(Records from a data collection)
- - - -

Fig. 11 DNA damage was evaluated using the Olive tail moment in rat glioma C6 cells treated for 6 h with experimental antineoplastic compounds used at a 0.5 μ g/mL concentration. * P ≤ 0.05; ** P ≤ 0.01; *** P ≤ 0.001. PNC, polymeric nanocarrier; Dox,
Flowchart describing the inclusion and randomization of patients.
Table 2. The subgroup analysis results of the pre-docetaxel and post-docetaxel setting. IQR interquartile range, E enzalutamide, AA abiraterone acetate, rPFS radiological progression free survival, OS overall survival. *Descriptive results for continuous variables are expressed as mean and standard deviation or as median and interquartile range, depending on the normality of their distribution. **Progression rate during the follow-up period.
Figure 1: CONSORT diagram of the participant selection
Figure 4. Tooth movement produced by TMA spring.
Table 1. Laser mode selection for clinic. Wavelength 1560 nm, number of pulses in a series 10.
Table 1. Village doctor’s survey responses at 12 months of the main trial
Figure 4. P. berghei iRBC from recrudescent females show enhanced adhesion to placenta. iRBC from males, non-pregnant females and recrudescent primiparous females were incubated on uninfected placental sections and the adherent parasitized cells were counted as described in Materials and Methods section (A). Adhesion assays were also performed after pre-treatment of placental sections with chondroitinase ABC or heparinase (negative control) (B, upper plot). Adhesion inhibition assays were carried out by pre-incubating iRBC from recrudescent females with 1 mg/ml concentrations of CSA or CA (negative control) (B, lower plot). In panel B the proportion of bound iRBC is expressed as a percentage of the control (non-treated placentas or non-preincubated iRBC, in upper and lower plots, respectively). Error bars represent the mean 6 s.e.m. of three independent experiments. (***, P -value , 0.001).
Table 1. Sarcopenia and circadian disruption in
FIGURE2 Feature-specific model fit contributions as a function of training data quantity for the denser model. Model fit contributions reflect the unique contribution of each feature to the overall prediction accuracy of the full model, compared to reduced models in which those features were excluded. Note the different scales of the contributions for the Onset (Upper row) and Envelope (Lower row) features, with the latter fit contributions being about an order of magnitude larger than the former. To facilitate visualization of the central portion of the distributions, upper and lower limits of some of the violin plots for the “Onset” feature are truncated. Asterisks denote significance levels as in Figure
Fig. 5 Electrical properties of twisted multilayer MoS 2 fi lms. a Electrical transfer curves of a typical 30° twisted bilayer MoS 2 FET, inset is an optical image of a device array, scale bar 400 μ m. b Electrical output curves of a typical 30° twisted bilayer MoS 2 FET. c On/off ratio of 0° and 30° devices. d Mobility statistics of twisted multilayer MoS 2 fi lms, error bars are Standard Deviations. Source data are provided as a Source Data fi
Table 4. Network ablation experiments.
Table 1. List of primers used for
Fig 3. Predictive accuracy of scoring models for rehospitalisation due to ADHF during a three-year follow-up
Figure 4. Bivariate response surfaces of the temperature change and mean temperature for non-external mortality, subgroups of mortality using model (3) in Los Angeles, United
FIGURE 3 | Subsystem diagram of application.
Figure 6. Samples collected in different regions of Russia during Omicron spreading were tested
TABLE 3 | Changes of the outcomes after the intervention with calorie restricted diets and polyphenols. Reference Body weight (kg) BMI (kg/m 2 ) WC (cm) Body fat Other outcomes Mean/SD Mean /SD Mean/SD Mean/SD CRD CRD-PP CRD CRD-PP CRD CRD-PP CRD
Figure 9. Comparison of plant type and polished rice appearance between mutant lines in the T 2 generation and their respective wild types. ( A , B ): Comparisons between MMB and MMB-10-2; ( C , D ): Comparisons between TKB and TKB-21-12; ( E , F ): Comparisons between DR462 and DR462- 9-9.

- - - -

■ **AIM OF THE EXERCISE**
Copy every line above in which the string "diagram" shows up.

■ **THE ANSWER**
Figure 1: CONSORT diagram of the participant selection
FIGURE 3 | Subsystem diagram of application.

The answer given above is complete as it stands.